I ask this question more out curiosity.
steve, June 29, 2011 - 11:52 am UTC
Is there a performace issue with having LIST partition of 100 vs 1000 vs 50000 partitions, assuming all had local indexes and the partitioned field is not in the indexes?
I worry that the internal Oracle design on how to identify a single partition out of 50000 might not be internally indexed. Basically, I have always assumed that Oracle's partition design would favour low cardinality.
June 29, 2011 - 12:25 pm UTC
in current releases (10g and above) we only load into the dictionary cache the information we need to satisfy a query at hand. So, if you are using partition elimination (the list partitioned column is always referenced in the predicate) - you should see about the same amount of work done for a 100 partition table as a 50,000 partition table.

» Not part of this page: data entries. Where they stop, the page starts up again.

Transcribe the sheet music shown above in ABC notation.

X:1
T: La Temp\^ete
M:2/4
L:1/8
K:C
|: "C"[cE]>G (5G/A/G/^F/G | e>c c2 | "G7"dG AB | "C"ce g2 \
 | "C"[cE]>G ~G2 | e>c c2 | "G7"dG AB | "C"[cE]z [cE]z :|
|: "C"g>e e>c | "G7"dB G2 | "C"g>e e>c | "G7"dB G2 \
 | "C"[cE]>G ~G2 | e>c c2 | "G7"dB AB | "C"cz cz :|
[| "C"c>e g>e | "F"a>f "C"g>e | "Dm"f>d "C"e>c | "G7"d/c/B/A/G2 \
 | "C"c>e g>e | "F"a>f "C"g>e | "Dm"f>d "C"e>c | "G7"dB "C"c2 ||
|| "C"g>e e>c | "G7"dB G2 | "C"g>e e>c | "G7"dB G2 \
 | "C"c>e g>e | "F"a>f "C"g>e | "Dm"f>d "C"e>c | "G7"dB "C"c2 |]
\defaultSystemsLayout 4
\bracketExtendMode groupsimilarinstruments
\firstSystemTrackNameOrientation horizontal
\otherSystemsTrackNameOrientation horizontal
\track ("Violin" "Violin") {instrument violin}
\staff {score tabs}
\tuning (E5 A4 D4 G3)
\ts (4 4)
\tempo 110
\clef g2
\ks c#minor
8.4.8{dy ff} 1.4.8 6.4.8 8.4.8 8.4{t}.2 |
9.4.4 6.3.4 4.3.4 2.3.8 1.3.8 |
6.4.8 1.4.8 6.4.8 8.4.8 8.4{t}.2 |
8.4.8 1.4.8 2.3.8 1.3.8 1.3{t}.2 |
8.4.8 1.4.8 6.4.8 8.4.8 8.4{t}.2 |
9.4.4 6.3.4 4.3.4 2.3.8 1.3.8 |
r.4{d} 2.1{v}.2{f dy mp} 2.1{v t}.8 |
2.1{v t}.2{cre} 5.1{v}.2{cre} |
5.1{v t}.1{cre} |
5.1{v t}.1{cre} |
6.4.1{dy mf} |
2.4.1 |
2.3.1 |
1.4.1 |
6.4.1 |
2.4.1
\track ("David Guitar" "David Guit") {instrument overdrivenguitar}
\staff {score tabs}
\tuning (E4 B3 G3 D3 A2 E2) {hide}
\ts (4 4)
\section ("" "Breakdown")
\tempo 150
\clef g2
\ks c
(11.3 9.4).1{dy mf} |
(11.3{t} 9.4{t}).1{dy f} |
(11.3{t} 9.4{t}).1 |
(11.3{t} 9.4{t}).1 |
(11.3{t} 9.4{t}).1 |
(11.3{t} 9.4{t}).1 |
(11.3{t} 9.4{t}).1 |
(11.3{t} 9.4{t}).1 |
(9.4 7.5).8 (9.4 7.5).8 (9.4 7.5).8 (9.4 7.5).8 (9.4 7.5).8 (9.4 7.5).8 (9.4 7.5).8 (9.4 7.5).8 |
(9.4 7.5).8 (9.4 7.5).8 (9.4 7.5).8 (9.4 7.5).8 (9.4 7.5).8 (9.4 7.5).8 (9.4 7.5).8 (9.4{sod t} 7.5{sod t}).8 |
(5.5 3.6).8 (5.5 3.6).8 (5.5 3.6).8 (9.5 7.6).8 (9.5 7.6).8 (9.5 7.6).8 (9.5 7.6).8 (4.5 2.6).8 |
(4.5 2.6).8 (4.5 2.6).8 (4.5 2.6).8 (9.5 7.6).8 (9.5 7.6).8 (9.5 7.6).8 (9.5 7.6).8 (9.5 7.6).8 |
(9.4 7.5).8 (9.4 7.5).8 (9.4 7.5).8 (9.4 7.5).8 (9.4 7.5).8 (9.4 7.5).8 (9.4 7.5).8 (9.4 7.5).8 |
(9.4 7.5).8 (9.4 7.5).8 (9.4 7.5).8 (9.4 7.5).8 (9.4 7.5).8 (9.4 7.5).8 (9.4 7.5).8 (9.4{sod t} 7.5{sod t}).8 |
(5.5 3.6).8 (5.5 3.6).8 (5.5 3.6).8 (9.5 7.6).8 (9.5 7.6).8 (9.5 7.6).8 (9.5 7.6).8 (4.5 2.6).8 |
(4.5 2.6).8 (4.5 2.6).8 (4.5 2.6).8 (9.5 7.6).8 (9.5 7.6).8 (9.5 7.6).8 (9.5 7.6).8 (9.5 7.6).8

however, if you will be accessing 500 times as many partitions with 50,000 partitions as you would with 100 partitions - then all bets are off.
so, "it depends", best to benchmark your situation.
Date column seems most favourable candidate for partitioning
Sayeed Salahuddin, June 29, 2011 - 2:18 pm UTC
I think date column with couple of years of data is the easy candidate for partitioning an OLTP table, especially when it is certain that users would very often query last couple of months of data.
Partitioning the table is to divide and conquer. Breaking big table into small tables and then querying on those tables that contain relevent info, this way the info is returned much faster.
June 29, 2011 - 3:13 pm UTC
you are making lots of assumptions.
You need to have a reason to divide and conquer before deciding how to divide.
Take an employee table - what sense would there be by dividing by date?
You need to state WHY you want to partition, what your goal is - and then and only then can you come up with a reasonable approach.